RNA isolates were obtained from cells within the differentiation pathways as well as control isolates. Controls for monolayer differentiation (i.e. into adipocytes and osteoblasts) represent confluent resting MSC at day 0 prior to the initiation of cell differentiation. Control RNA isolates for the chondrogenic differentiation pathway were done from pellets prior to the initiation of chondrogenic differentiation at day 0. RNA isolation was performed using purification columns (Qiagen, Hilden, Germany) according to the manufacturer. Cells were rinsed with PBS, lysis buffer was added, RNA was column purified and the yield was determined by spectrophotometry. cDNA synthesis was done in a 20 μl reaction using Super Script II Reverse Transcriptase (Invitrogen, Karlsruhe, Germany) with identical amounts of RNA isolated from individual differentiation pathways of MSC (1 μg). PCR was performed using a PTC-200 thermal cycler (MJ Research) in a volume of 30 μl containing 1 μl cDNA with primers (Table 1) for CCN family members as well as the housekeeping gene actin. Primers used for cell markers are presented in Table 2. The PCR buffer consisted of 10 mM Tris (pH 8.4), 50 mM KCl, 1.5 mM MgCl₂, 0.25 mM dNTP's, 5 pmol forward and reverse primer, and 0.5 units of Taq polymerase. Cycling was 4 min at 94°C, 25 – 40 cycles (25 cycles: actin and E1α, 30 – 37 cycles for CCN members) of 94°C for 30 s, 58 – 64°C for 1 min (depending on the primers) and 72°C for 1 min, with a final 72°C step of 5 min. Sequence analysis was performed by dye terminator sequencing of the PCR products to verify specificity using an ABI 310 Sequencer. 10 μl of PCR products were separated on a 2% agarose gel containing ethidium bromide.
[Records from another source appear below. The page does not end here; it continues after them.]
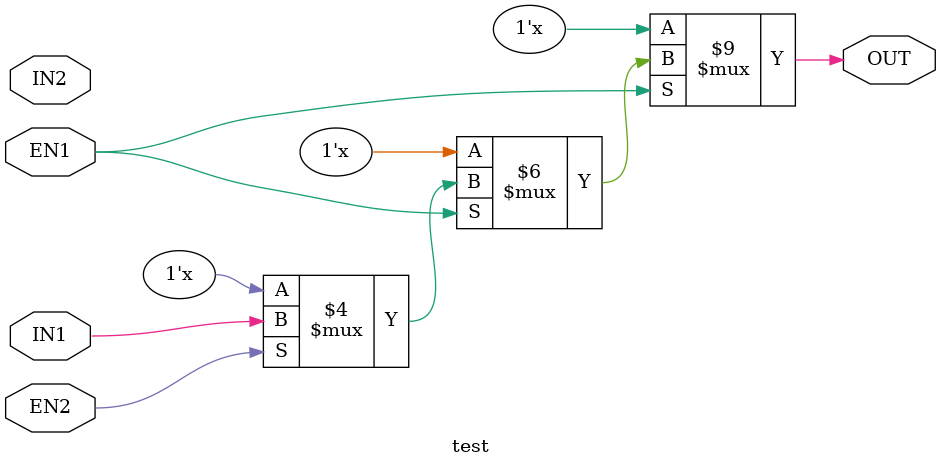
<source format=v>
module test(input IN1, IN2, EN1, EN2, output reg OUT);
always @(IN1 or IN2 or EN1 or EN2) begin
    if(EN1)
	    if(EN2)
		    OUT = IN1;
end	
endmodule	

</source>
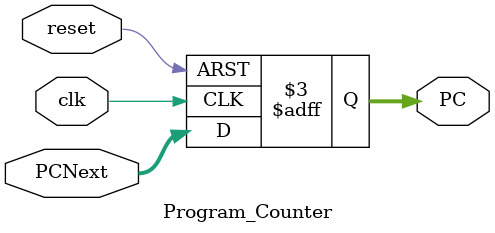
<source format=v>
module Program_Counter
(
input [31:0]PCNext,
input clk,
input reset,
output reg [31:0]PC
);

always@(posedge clk, negedge reset)
begin
if(!reset)
PC<=32'b0;
else
PC<=PCNext;
end
endmodule
</source>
In cases of differential PCR product intensities densitometry was performed using an LTF densitometer and the bioprofile software (LTF, Wasserburg, Germany)

MSC undergoing osteogenic differentiation were subjected to immunohistochemical analysis for CYR61 expression. Cells were rinsed with PBS, covered with a glass cover slip and analyzed immediately. As the primary antibody an anti mouse CYR61 polyclonal antiserum (Munin, Chicago, USA) at a 1:100 dilution in PBS was used and the slides were incubated at 4°C overnight. The further steps were carried out at room temperature. Following three 5 min washes with TBS a monoclonal mouse anti rabbit IgG (DAKO, Hamburg, Germany) antibody at a 1:50 dilution in a solution consisting of 100 μl human AB plasma in 700 μl PBS was added and incubated for 30 min. After rinsing with PBS a rabbit anti mouse IgG antiserum (DAKO, Hamburg, Germany) diluted 1:25 was added and incubated for 10 min. After rinsing in PBS cells were incubated with a complex of intestinal alkaline phosphatase and mouse monoclonal anti alkaline phosphatase antiserum (APAAP) (DAKO, Hamburg, Germany) at a 1:50 dilution for 10 min. The final signal intensity was amplified using 2 additional cycles of incubations with the rabbit anti mouse IgG antiserum and the APAAP complex. Signals were developed using a conventional freshly prepared fast-red staining solution (40 mg fast red, 18 mg levamisole and 20 mg naphtol-AS-MX-phosphate, 1 ml DMF and 40 ml propanediol-buffer consisting of 50 mM 2-amino-2 methyl 1,3 propanediol pH = 8.7). Following a 10 min incubation, sections were washed in ddH₂O and prepared for microscopy.

During every analysis a negative control was performed according to Wong et al. 22. Sections were incubated using a rabbit serum instead of the primary antibody (rabbit anti CYR61 antiserum) at a similar protein concentration. Microscopic images were acquired using a digital camera and IP-Lab-Spectrum analysis software.

Immunohistochemical analyses for markers of chondrogenic differentiation were performed using the antisera. Immunoreactivity was detected using a streptavidin-peroxidase staining as described 36.